Por Daniel Galera, que conhece os acentos diferenciais
Saiu do prédio e correu em direção à parada, o ônibus já estava chegando lá adiante na avenida. Fez sinal, meteu as mãos de volta no bolso e soltou um bafo de vapor no frio da cidade, que anoitecia. Subiu e entregou uma ficha ao cobrador anão. Havia apenas dois lugares vagos, ambos no corredor. Sentou no mais da frente, ao lado de um sujeitinho gordo com uma touca dos Indiana Pacers na cabeça. O ônibus avançou um pouco, passando pela frente do apartamento da namorada, de onde ele recém havia saído. Olhou para cima mas não conseguiu ver nada através da janela da sala.

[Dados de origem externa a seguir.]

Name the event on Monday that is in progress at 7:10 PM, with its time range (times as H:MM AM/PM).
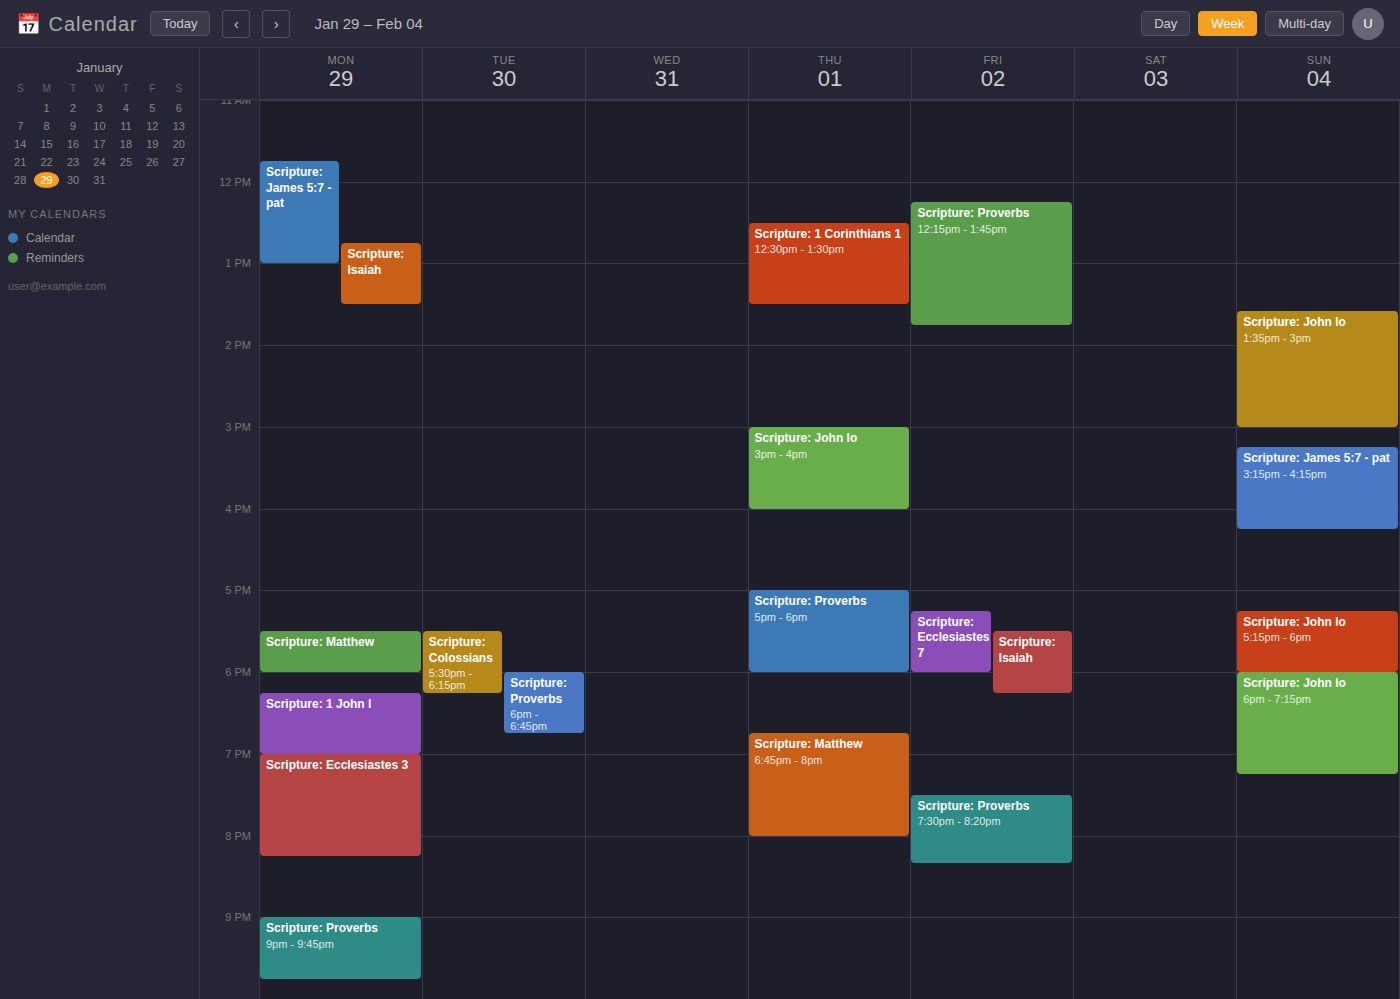
"Scripture: Ecclesiastes 3", 7:00 PM to 8:15 PM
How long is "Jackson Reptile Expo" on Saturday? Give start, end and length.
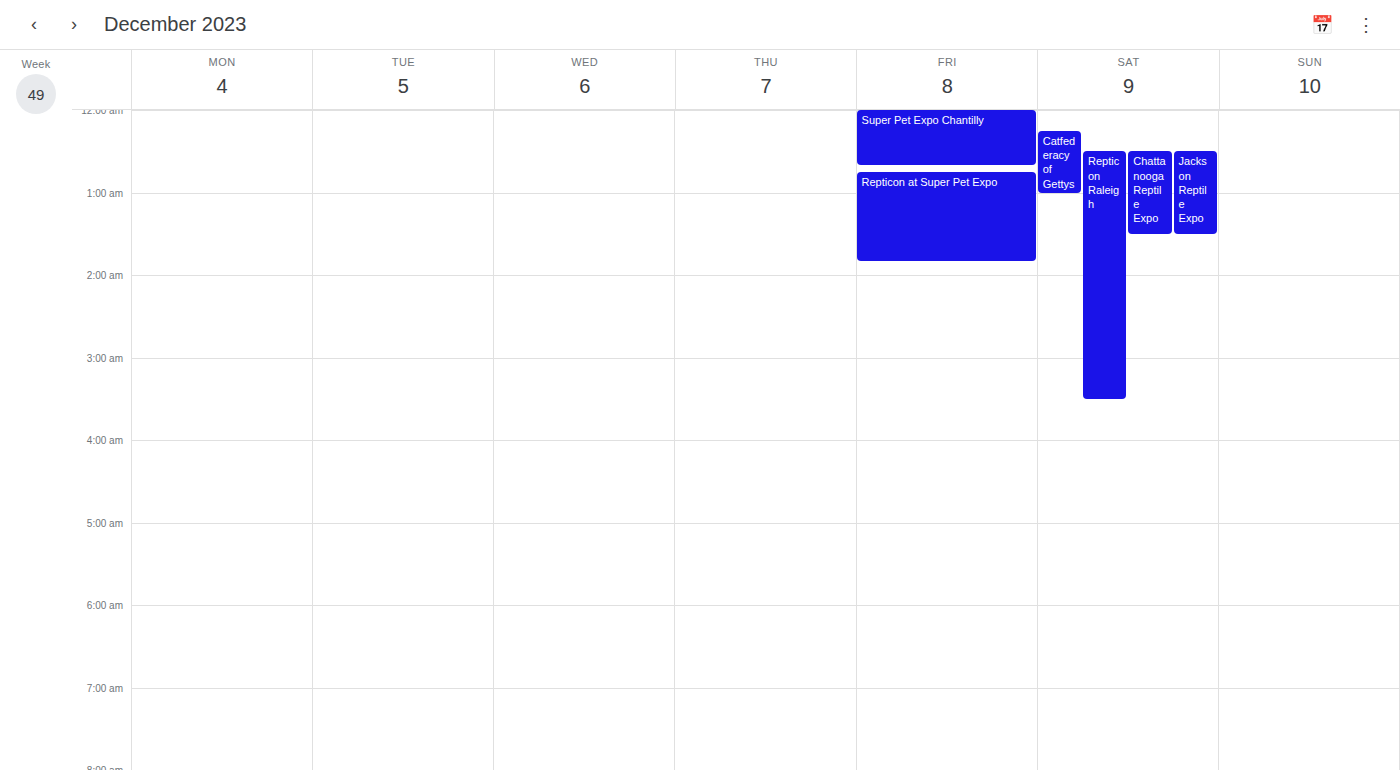
12:30 AM to 1:30 AM, 1 hour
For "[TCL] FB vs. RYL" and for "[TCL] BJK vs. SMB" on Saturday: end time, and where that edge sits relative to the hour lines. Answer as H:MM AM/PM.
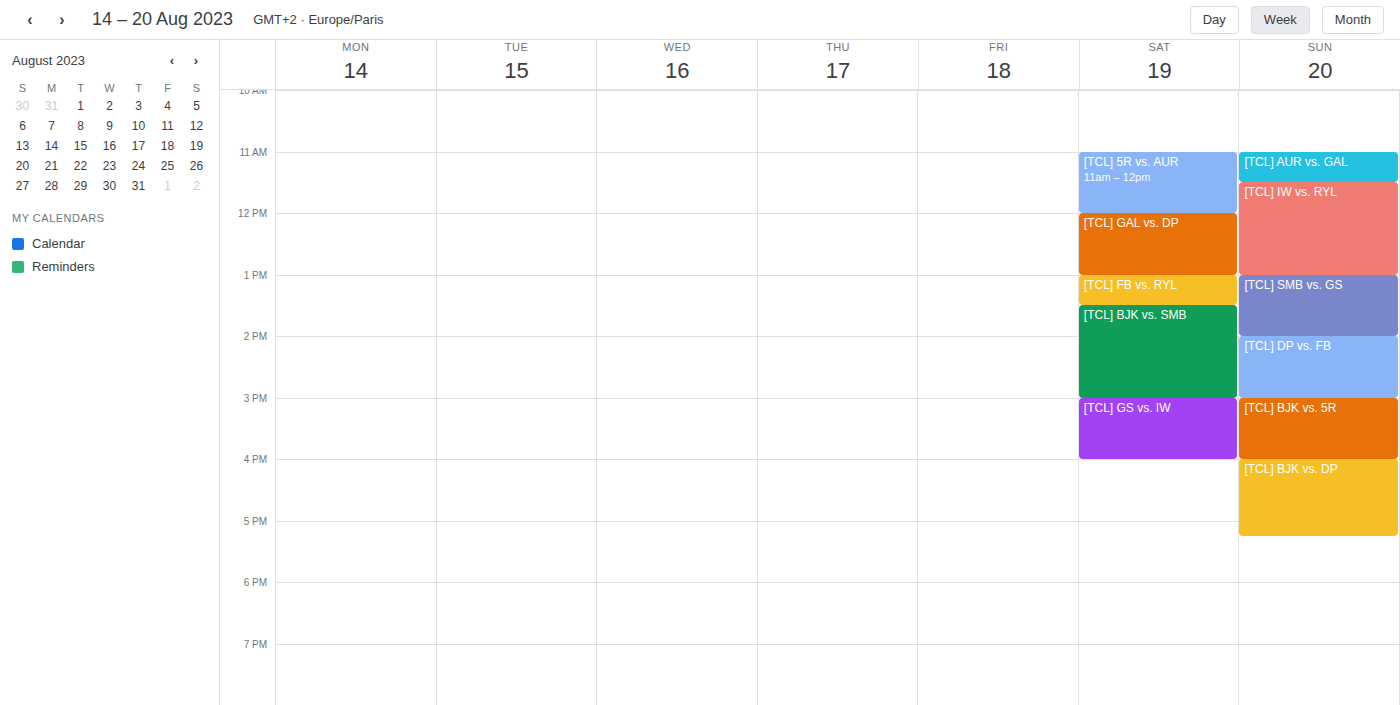
"[TCL] FB vs. RYL": 1:30 PM, halfway between the 1 PM and 2 PM lines. "[TCL] BJK vs. SMB": 3:00 PM, exactly on the 3 PM line.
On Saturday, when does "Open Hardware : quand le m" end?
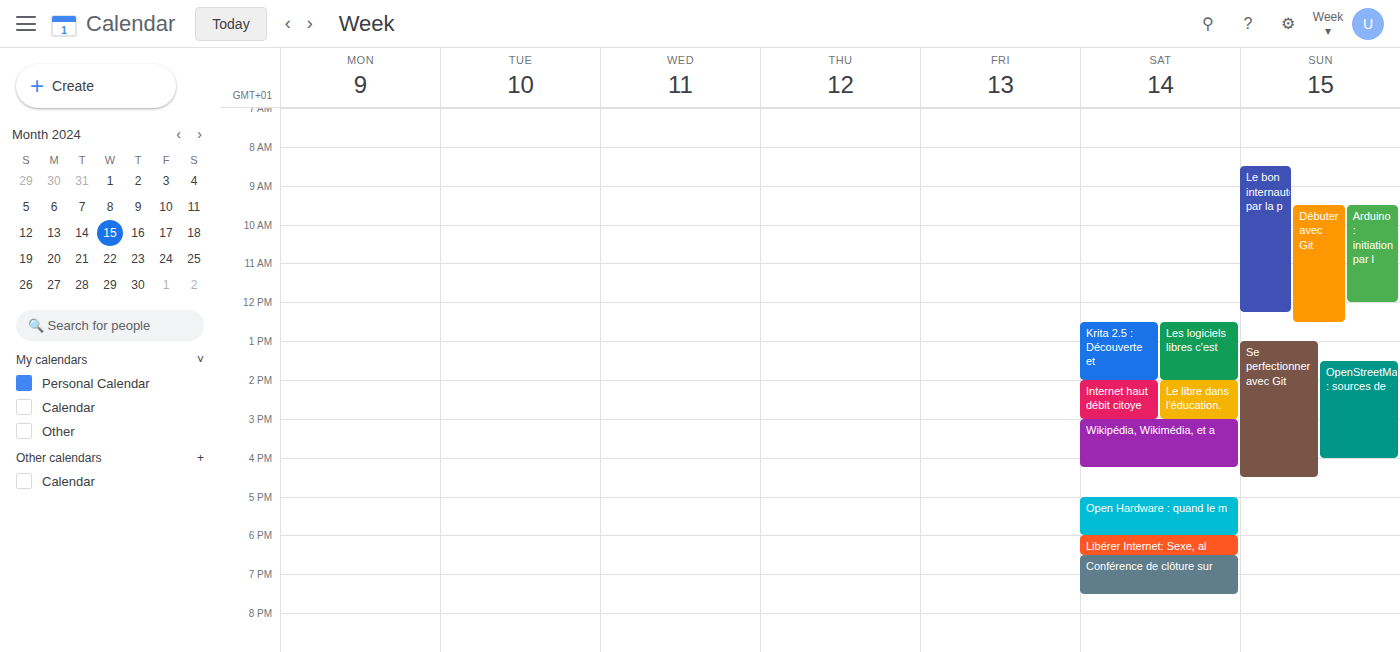
6:00 PM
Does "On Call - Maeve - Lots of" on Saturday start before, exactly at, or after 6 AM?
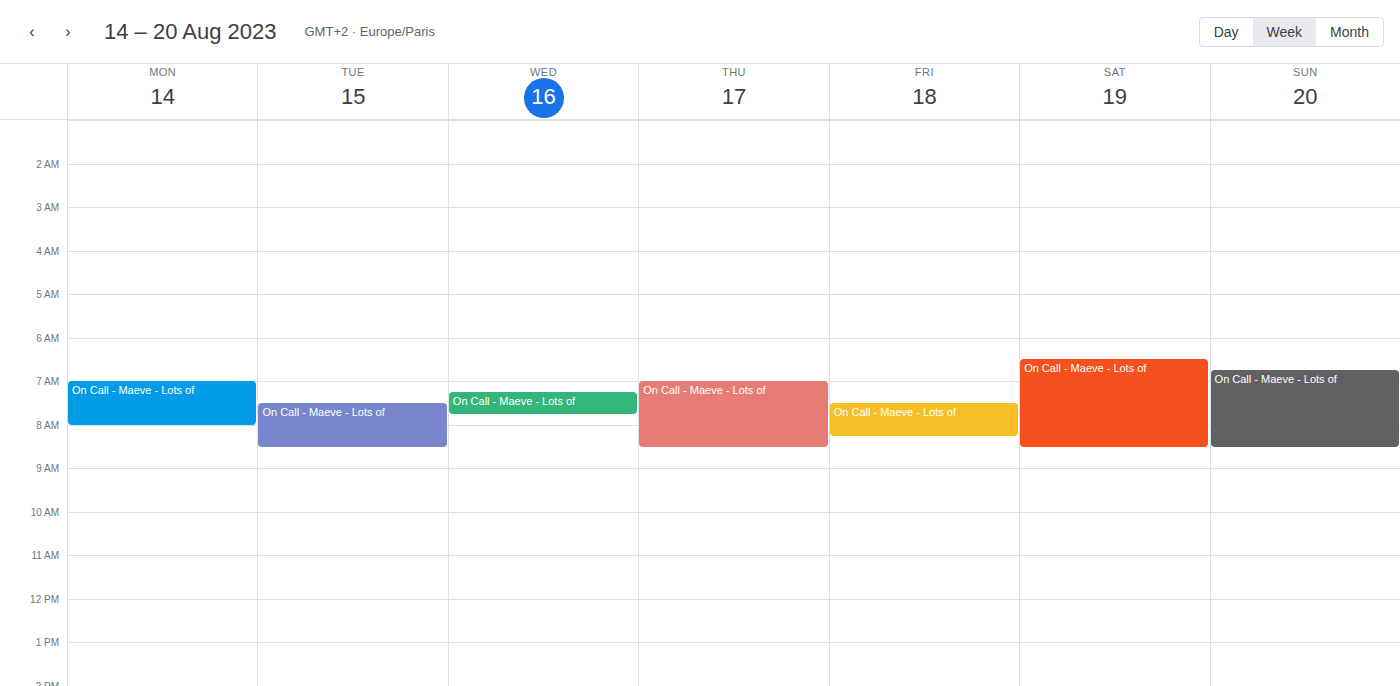
6:30 AM -- after 6 AM, 30 minutes below the 6 AM line.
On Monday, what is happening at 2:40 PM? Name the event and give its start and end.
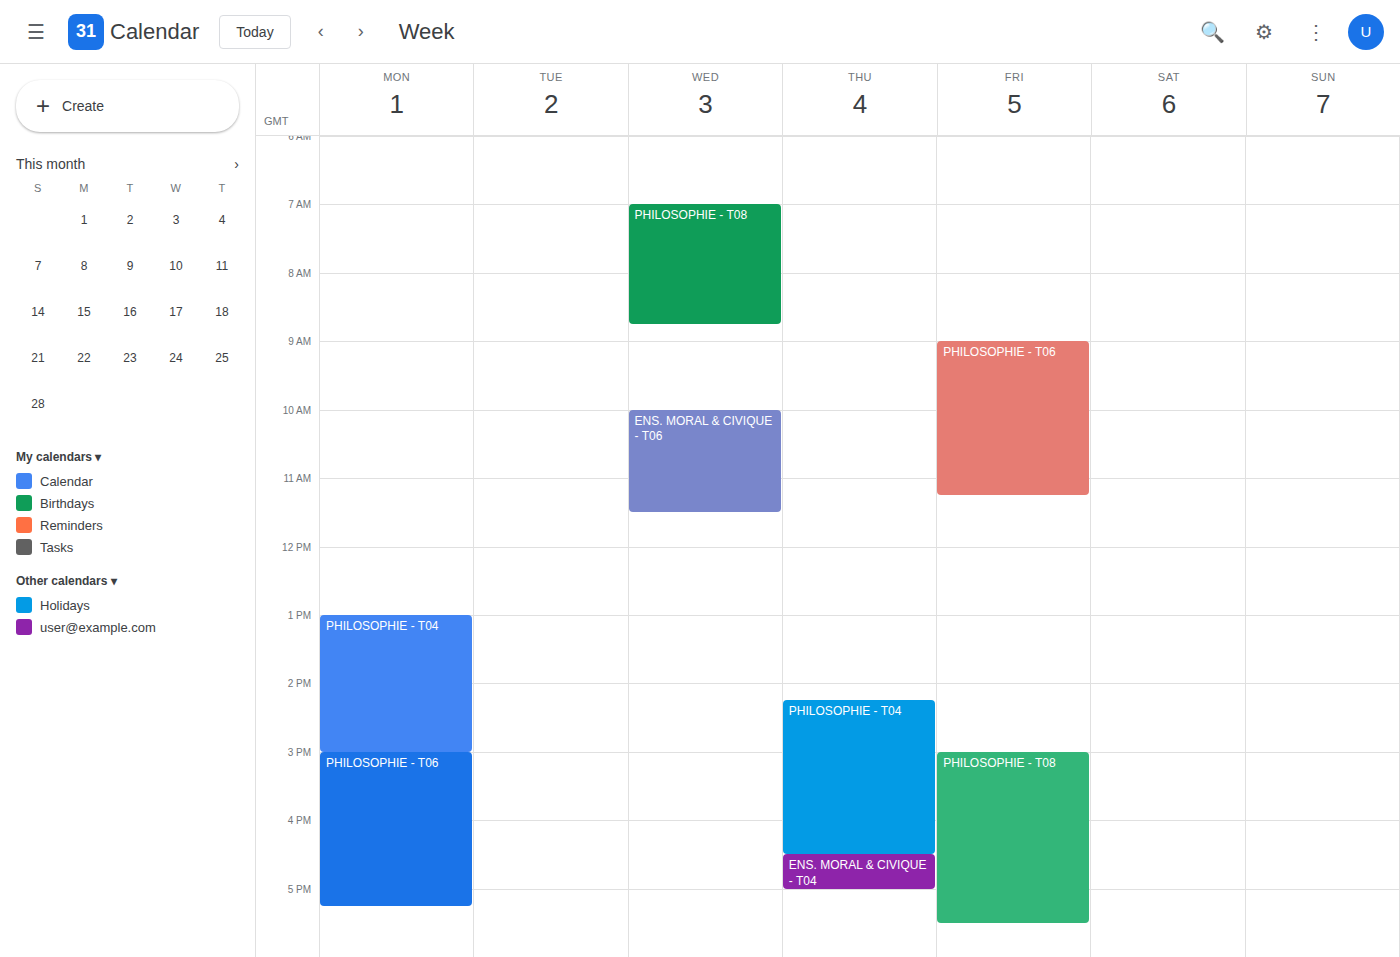
"PHILOSOPHIE - T04", 1:00 PM to 3:00 PM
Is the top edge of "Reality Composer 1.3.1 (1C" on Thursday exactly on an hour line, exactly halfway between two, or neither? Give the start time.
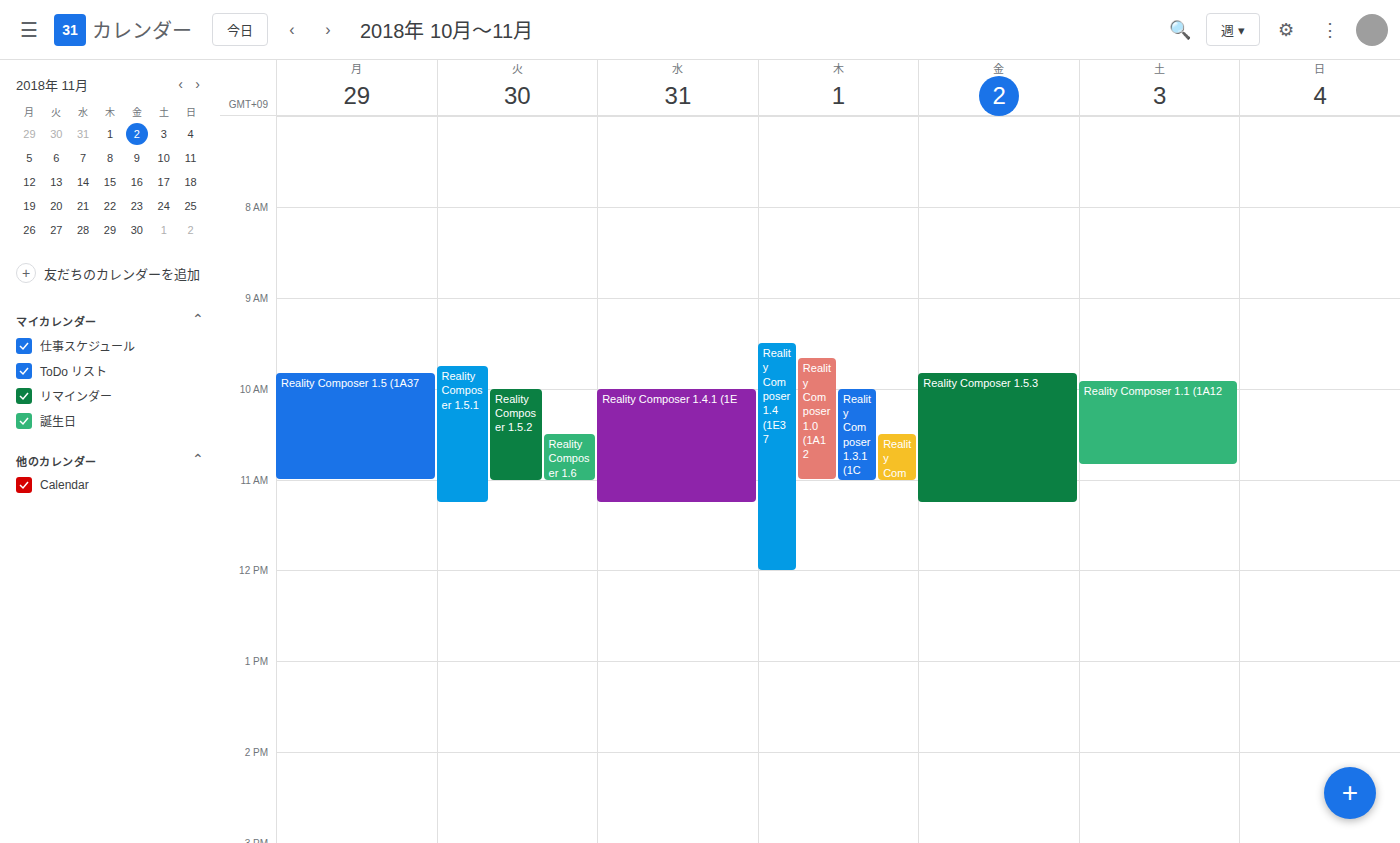
10:00 AM -- exactly on the 10 AM line.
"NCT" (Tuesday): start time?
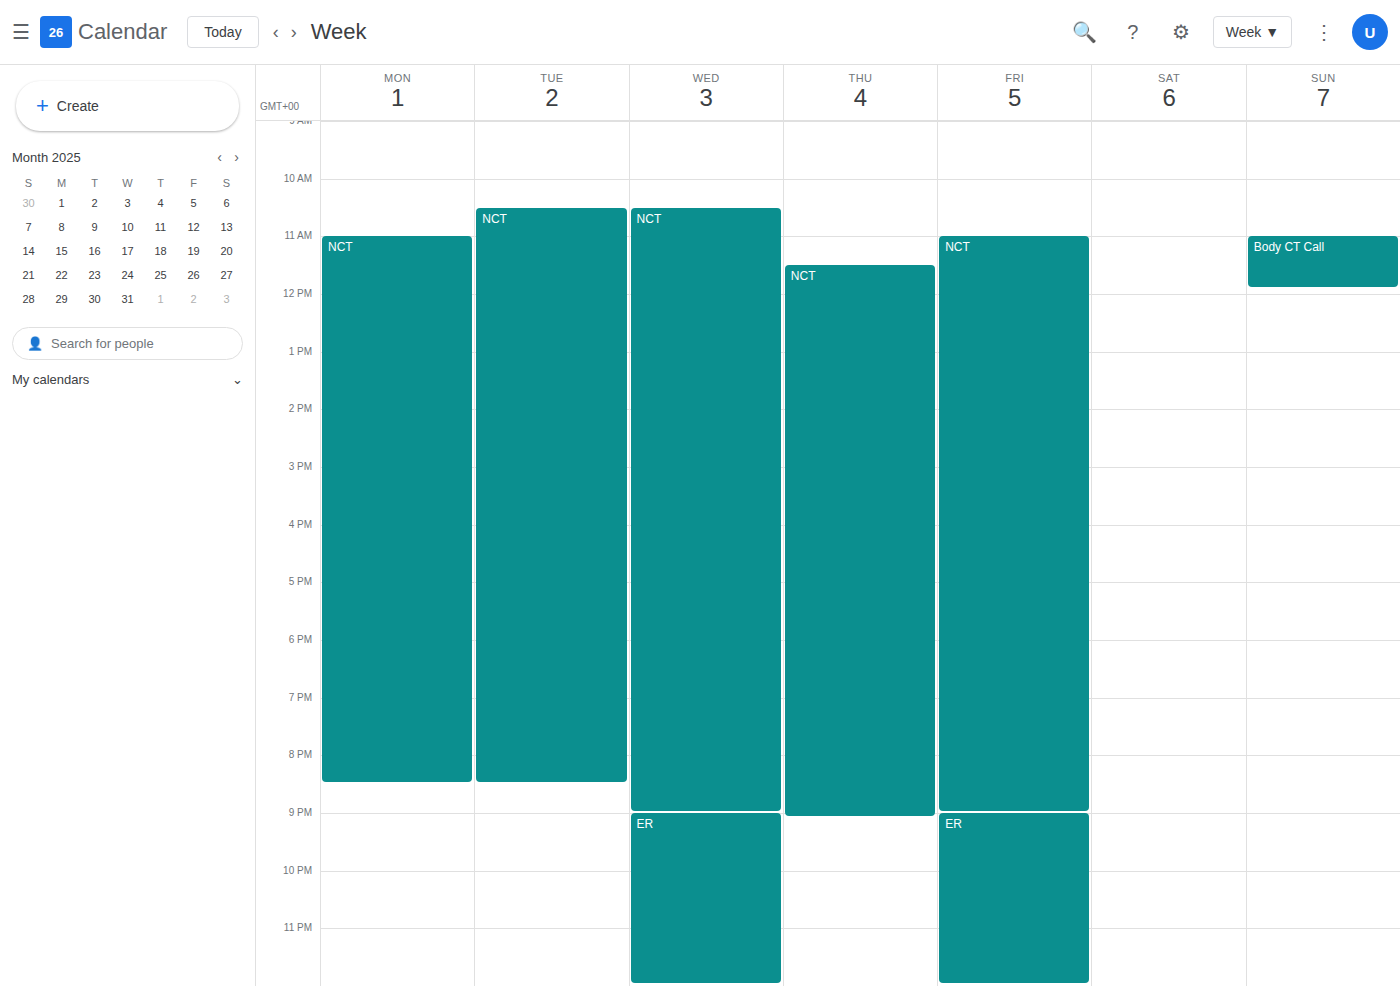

Acomodou-se melhor no assento, que era quase todo ocupado pelo sujeitinho gordo. Sentia o corpo mole, uma sensibilidade excessiva nas juntas, latejamento nas têmporas e um gosto doce na boca. Então ocorreu-lhe: o cheiro. Aproximou a ponta dos dedos ao nariz, como se pretendesse coçá-lo, e inspirou. Secreção vaginal. O ônibus parou e duas dúzias de pessoas embarcaram, manadas de estudantes e trabalhadores retornando para suas casas na noite gelada, enrolados em mantas e casacos de lã acrílica, pastas debaixo do braço, walkmans, narizes fungando. O corredor encheu-se de gente. Ao lado dele, em pé, ruminava uma provável estudante secundarista, de cabelos loiros lisos compridos e rostinho de anjo.
O homenzinho gordo a seu lado remexeu-se, parecia querer afastar-se dele, grudar-se na janela embaçada. Teve a clara impressão de que estava fedendo. Os outros passageiros deviam estar sentindo. Cheirou novamente os dedos, o odor era fortíssimo, os fluidos de Rafaela. A garota a seu lado inclinou-se pra cima dele, dando passagem a uma senhora que carregava meia dúzia de sacolas de supermercado e pedia a alguém que fizesse o favor de puxar a cordinha. Olhou rapidamente para o rosto da garota, que desviou o olhar, evitando contato. Engoliu a saliva, estava grossa, viscosa, doce. Os lábios colavam-se ao menor contato. Sentiu o rosto oleoso, a cara que há dez minutos atrás estava metida entre as pernas de Rafaela, a cueca um pouco melada pelo sumo apressado de sua próstata, e agora pelo leitoso fluxo de uma leva de espermatozóide atrasados, os filhos da puta, que até agora escapavam-lhe pela ponta do pau achando que iam encontrar alguma coisa. Aterrorizado, imaginou-se inteiro, os dedos, mãos, boca, rosto, pescoço, caralho, as roupas!, meu Deus, as roupas, tudo cheirando a buceta.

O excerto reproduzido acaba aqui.